Job descriptions and industry overviews

Radiographer, diagnostic

25 Jan 2023, 13:37

Assists clinicians in the diagnosis of disease, using techniques such as radiography, X-ray, ultrasound, nuclear medicine and magnetic resonance imaging (MRI).

Blurred image of a person in a clinical setting, possibly a radiographer, with the focus on the title text "Radiographer, diagnostic".

Job description

Diagnostic radiographers assist clinicians in the diagnosis of disease. Techniques used include radiography, X-ray, ultrasound, nuclear medicine and magnetic resonance imaging (MRI) which produce images of body parts. Diagnostic radiographers have a patient care role and work in multidisciplinary teams within various hospital departments.

Diagnostic radiographers are trained to deal with a huge range of conditions and injuries. They must exercise understanding, patience and empathy in order to calm patients and carry out all necessary scans and X-rays. An ability to communicate with people of all ages and react quickly in emergencies is essential. They must be able to adapt to the department environment they work in, for example shifts in accident and emergency can be very stressful and busy. Diagnostic radiographers may undertake a variety of investigations; some specialise in certain techniques.

The constant changes and developments in the technology industry mean that the technologies used in radiography are continually changing and having an impact on the role itself.

Work activities

  • Using specialised equipment, technologies and techniques to obtain images of parts/areas of the body.
  • Determining the most appropriate method of scanning for each patient.
  • Consulting with other medical staff to identify and diagnose diseases, conditions and the nature of injuries.
  • Ensuring equipment is maintained and used safely.
  • Adapting to working in different departments.

Work conditions

Travel: sometimes necessary if visiting other hospital sites.

Working hours: Shift work and nights are common, and radiographers can be on call.

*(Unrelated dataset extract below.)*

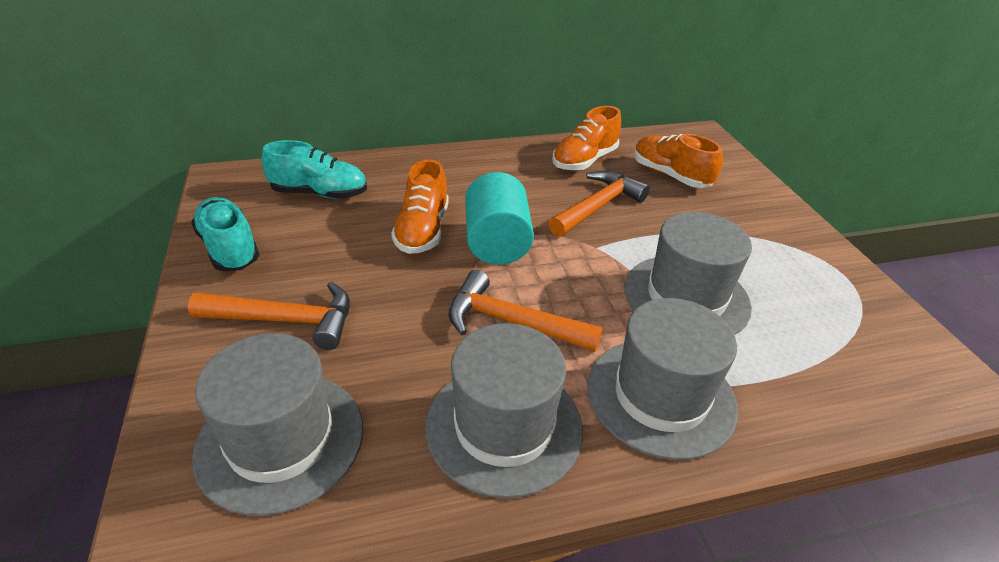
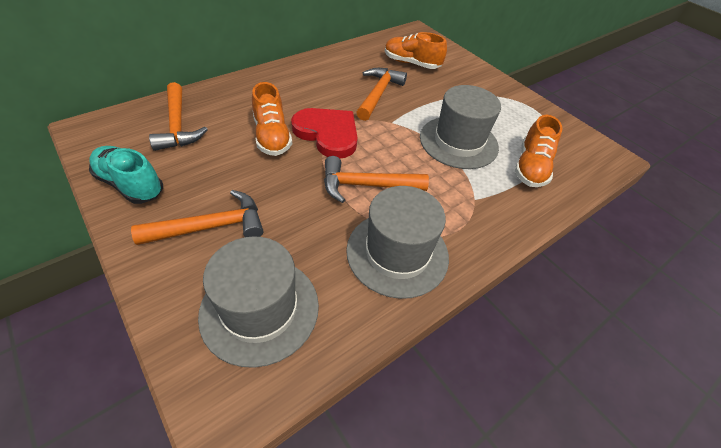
camera: 25 degrees left, 10 degrees up
turquoise shoe [262,140,367,199] -> orange hammer [149,82,208,151]
turquoise cylinder [465,172,534,265] -> red heart [291,108,358,158]
orange shoe [552,106,621,171] -> orange shoe moved to [515,115,562,187]
grey hat [587,298,738,460] -> none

Location: public and private hospitals, surgeries and clinics across the Republic of Ireland and Northern Ireland.

Entry requirements

Applicants must have a primary degree in radiography. Trinity College Dublin offers a BSc (Hons) in Radiation Therapy and UCD offers a four-year BSc (Hons) in Radiography. Both are recognised for entry to the Irish Institute of Radiography.

For graduates of other disciplines, it is possible to study a postgraduate degree in radiography. For these courses, a science/medical background is generally required. There are currently no postgraduate radiography courses for graduates available in the Republic of Ireland and Northern Ireland.